More than 100 Grimsby people were engaged with, and a myriad of stories told. Adrian also worked with word artists and creative writers, young people, amateur and professional historian – using on and offline workshops. On social media #lettersfromGrimsby had 1,200 engagements.

“I wanted to create something that people found interesting, that was puzzling to them so they did not just look once and not return, but something that would intrigue them and encourage them to explore further. It will also become part of the Square’s fabric,” explained Adrian.

“The design blends people’s memories, often from childhood or stories passed on through the generations, with information gleaned from history books, public records and myths. This is a people’s history of Grimsby with personal memories recorded in stone for posterity, running alongside the tales that everyone knows,” he said.

As his work continued, Grimsby’s diverse history became increasingly evident to Adrian.

“The fortunes of places can change so quickly, particularly in coastal towns and we see that in Grimsby’s history. It is easy to think that the industrial heritage of the town is all about fishing but that is not the case and this is reflected in some of the words used, which represent goods that were imported and exported as you go through the years,” he said.

Work is now starting by a specialist company, etching Adrian’s designs into Scoutmoor Yorkstone.

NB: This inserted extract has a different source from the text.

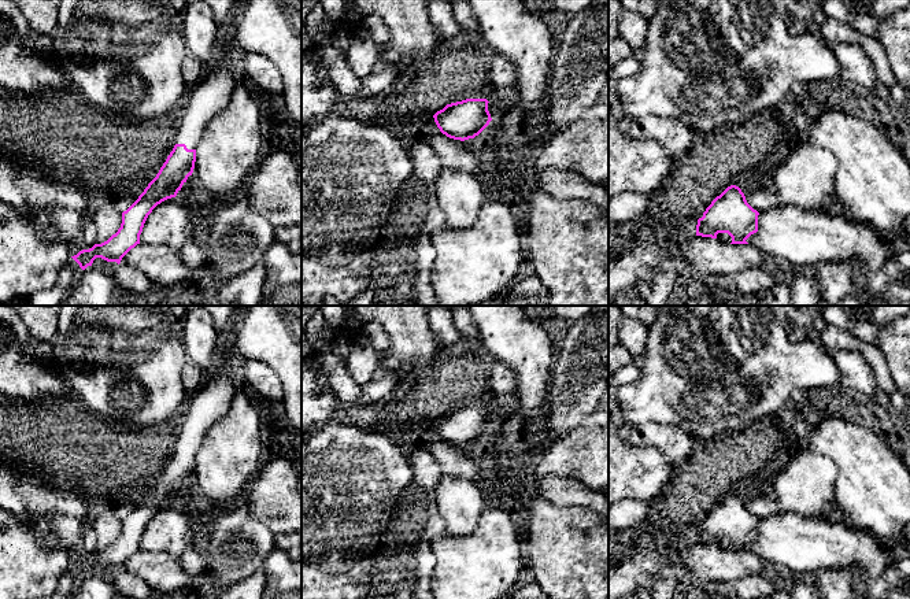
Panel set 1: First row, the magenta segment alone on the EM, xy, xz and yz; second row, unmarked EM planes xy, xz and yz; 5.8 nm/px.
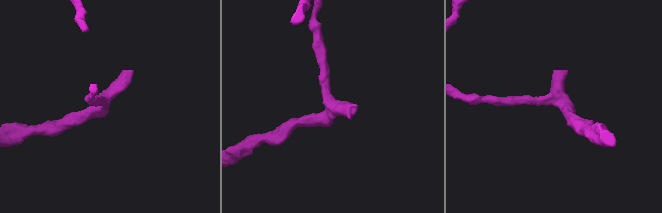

The pathway will be laid in the new year.

Meanwhile artist Annabel McCourt continues to work on her ‘Murmuration’ art piece, which will be displayed in the Square. Hundreds of Grimsby people have been photographed with their images used to create copper statuettes to represent the true people of the town.

As reported, the Square, part of the Heritage Action Zone, is undergoing a £1.8m overhaul to create a family-friendly space with new furniture, planting, lighting and CCTV. Managed by North East Lincolnshire Council’s regeneration partner ENGIE, the main funding was secured by the Humber Local Enterprise Partnership (Humber LEP) as part of the Government’s commitment to the Northern Powerhouse.

The two artists were commissioned by Our Big Picture, which is working on cultural projects in the Square as part of ‘Grimsby Creates’ – an umbrella brand for cultural activity over the next three years. The art project money comes from the Cultural Development Fund, (CDF), which is funded by the Department for Digital, Culture, Media and Sport and administered by Arts Council England.